Lab-on-a-Printer (LOP) Platform Technology for 4D Printing and Bioprinting

用于 4D 打印和生物打印的打印机实验室 (LOP) 平台技术

• 批准号: RTI-2017-00207
• 负责人: Walus, Konrad
• 金额: $ 9.65万
• 依托单位: University of British Columbia
• 依托单位国家: 加拿大
• 项目类别: Research Tools and Instruments
• 财政年份: 2016
• 资助国家: 加拿大
• 起止时间: 2016-01-01 至 2017-12-31
• 项目状态: 已结题
• 来源: https://www.nserc-crsng.gc.ca/ase-oro/Details-Detailles_eng.asp?id=616595
• 关键词: Lab; Printer; LOP; Platform; Technology

The research program supported by the proposed tools will make a significant contribution to the emerging area of 3D/4D printing by enabling our group to explore and develop novel lab-on-a-printer (LOP) technology originally proposed by Walus. While many people are already quite familiar with 3D printing, the novel conceptual framework behind 4D printing will enable radically new devices and technology to be developed employing the unique 3D printing systems developed in this research program. The basic idea behind 4D printing involves structures that self-assemble and reconfigure after fabrication through 3D printing. The temporal dimension (the 4th D) opens up the potential configuration space of printed devices and structures in a very significant way - since the structure and its components can re-form post-printing. The proposed lab-on-a-printer technology being developed by Walus provides control over ink composition during the printing process and enables combinatorial development of 4D printing processes and structures as the composition and structure of individual printed variants can be modified without modifying any of the input materials. This capability is enabled by the integration of microfluidic modules into the printhead of a 3D printing system that can manipulate material composition on-the-fly; e.g. via integrated mixing. The proposed printhead flow dynamics characterization station consists of an inverted microscope, high-speed imaging system, flow controller, piezo-driver amplifier, and computer to control and synchronize activities amongst the components and will allow our team to design, characterize, optimize, and apply novel LOP technology being actively researched at UBC. The proposed research tool will provide high speed imaging capability of the dynamics of flow, material switching, and mixing in microfluidic LOP printheads. Since these processes are not stationary, the high speed imaging capability will allow us to develop and optimize new modules and systems specifically for this application, while the control and actuation system will provide the necessary tools to drive the LOP devices under test.

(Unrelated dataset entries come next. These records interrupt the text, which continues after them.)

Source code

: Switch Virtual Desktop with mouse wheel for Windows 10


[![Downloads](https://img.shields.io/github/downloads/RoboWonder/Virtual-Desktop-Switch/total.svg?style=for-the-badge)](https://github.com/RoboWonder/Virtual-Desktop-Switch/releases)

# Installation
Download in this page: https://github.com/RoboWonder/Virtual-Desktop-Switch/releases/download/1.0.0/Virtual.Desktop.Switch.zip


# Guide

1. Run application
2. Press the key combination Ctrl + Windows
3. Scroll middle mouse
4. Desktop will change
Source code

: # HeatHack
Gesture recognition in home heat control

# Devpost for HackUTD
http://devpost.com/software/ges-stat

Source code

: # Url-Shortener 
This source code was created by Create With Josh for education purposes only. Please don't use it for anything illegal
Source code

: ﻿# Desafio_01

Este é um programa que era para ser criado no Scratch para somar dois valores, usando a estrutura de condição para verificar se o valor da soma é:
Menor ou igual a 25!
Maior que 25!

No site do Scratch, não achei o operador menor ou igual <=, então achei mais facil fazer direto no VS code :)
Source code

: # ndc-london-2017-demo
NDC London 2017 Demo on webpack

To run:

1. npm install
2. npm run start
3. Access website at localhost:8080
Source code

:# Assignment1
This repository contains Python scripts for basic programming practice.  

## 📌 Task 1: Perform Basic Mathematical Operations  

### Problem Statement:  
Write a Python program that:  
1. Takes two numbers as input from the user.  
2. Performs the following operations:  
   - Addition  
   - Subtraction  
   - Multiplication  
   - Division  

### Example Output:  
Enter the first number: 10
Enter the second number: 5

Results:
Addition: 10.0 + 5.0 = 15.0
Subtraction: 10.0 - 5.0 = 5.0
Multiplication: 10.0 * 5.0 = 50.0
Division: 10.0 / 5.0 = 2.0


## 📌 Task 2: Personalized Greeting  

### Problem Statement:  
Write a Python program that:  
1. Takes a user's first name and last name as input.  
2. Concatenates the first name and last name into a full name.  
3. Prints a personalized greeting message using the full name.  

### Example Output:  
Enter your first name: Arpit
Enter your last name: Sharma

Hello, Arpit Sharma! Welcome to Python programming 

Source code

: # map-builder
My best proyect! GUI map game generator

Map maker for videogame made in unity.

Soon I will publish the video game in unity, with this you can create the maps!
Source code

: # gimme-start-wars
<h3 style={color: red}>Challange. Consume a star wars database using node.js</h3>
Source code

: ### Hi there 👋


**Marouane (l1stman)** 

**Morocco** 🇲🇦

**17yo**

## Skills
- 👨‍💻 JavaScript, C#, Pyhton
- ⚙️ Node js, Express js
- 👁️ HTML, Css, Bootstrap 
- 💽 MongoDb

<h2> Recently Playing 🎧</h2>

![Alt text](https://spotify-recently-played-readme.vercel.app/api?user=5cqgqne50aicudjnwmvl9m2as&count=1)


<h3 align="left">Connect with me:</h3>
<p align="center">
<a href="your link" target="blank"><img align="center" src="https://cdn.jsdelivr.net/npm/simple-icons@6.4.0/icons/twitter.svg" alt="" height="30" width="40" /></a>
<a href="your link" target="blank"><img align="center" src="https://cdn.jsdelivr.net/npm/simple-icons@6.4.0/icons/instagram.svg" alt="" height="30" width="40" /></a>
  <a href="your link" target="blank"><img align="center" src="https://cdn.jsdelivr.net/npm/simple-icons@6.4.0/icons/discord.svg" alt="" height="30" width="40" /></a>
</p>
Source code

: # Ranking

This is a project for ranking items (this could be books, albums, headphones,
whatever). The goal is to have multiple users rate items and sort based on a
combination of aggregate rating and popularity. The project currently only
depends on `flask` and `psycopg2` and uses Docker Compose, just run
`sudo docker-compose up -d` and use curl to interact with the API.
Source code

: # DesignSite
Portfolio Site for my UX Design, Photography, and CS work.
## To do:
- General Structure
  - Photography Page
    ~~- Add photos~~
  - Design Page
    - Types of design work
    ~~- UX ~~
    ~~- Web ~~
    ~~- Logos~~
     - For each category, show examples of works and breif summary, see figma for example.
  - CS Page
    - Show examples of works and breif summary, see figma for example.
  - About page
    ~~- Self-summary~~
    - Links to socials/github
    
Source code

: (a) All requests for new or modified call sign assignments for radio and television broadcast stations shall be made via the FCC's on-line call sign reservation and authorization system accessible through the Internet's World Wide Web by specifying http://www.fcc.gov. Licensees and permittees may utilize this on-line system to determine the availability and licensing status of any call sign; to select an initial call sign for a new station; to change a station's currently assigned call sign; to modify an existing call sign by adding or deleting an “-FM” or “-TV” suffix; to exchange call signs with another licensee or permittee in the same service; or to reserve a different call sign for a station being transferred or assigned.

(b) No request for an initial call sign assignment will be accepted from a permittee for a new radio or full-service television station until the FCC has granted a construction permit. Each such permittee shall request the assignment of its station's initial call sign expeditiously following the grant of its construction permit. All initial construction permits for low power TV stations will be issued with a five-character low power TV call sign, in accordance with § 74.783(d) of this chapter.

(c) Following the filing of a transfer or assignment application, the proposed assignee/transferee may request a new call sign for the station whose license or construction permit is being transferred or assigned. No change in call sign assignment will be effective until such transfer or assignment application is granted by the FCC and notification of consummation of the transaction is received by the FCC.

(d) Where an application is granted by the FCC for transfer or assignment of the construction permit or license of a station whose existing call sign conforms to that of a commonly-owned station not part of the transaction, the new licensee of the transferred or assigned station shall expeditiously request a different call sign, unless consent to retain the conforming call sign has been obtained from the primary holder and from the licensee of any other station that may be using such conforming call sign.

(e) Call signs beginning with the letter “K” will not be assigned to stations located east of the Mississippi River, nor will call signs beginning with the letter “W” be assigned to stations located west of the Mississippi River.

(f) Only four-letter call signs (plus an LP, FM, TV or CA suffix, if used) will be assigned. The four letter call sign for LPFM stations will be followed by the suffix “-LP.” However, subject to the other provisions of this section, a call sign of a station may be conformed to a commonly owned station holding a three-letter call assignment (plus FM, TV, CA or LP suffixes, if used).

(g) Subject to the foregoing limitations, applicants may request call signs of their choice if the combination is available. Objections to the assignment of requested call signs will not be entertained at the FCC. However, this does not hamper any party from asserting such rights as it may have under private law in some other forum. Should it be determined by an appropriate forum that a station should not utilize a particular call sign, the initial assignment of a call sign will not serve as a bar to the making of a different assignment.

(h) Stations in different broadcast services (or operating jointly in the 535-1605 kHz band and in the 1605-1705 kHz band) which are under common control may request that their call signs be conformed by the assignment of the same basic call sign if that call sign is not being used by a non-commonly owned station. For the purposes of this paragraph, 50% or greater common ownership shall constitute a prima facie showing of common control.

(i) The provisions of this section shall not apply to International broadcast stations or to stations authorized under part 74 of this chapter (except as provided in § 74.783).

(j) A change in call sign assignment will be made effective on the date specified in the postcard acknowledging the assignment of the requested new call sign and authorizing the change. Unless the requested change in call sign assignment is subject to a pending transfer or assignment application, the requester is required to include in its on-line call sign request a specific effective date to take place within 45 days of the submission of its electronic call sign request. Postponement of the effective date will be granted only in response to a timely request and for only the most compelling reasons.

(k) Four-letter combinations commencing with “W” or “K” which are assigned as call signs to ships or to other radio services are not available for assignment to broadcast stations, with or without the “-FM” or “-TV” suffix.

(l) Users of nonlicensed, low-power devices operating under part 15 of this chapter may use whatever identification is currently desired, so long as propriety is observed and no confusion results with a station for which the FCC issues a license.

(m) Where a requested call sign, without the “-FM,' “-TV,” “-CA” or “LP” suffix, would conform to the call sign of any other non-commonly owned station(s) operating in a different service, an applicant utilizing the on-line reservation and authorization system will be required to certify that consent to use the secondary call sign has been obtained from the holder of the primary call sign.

由拟议工具支持的研究计划将为新兴的3D/4D打印领域做出重大贡献，使我们的团队能够探索和开发最初由Walus提出的新型打印机实验室（LOP）技术。 虽然许多人已经非常熟悉3D打印，但4D打印背后的新颖概念框架将使全新的设备和技术能够采用本研究计划中开发的独特3D打印系统进行开发。4D打印背后的基本思想涉及通过3D打印制造后自组装和重新配置的结构。时间维度（第四维）以一种非常重要的方式打开了打印设备和结构的潜在配置空间-因为结构及其组件可以在打印后重新形成。Walus正在开发的拟议打印机实验室技术可以在打印过程中控制墨水成分，并实现4D打印工艺和结构的组合开发，因为可以在不修改任何输入材料的情况下修改各个打印变体的成分和结构。这种能力是通过将微流体模块集成到3D打印系统的打印头中来实现的，该打印系统可以在运行中操纵材料成分;例如，通过集成混合。 拟议的打印头流动动力学表征站由倒置显微镜，高速成像系统，流量控制器，压电驱动器放大器和计算机组成，以控制和同步组件之间的活动，并将允许我们的团队设计，表征，优化和应用UBC正在积极研究的新型LOP技术。所提出的研究工具将提供高速成像能力的流动，材料切换，并在微流体LOP打印头的混合动力学。由于这些过程不是静止的，高速成像能力将使我们能够开发和优化专门用于该应用的新模块和系统，而控制和驱动系统将提供必要的工具来驱动测试中的LOP设备。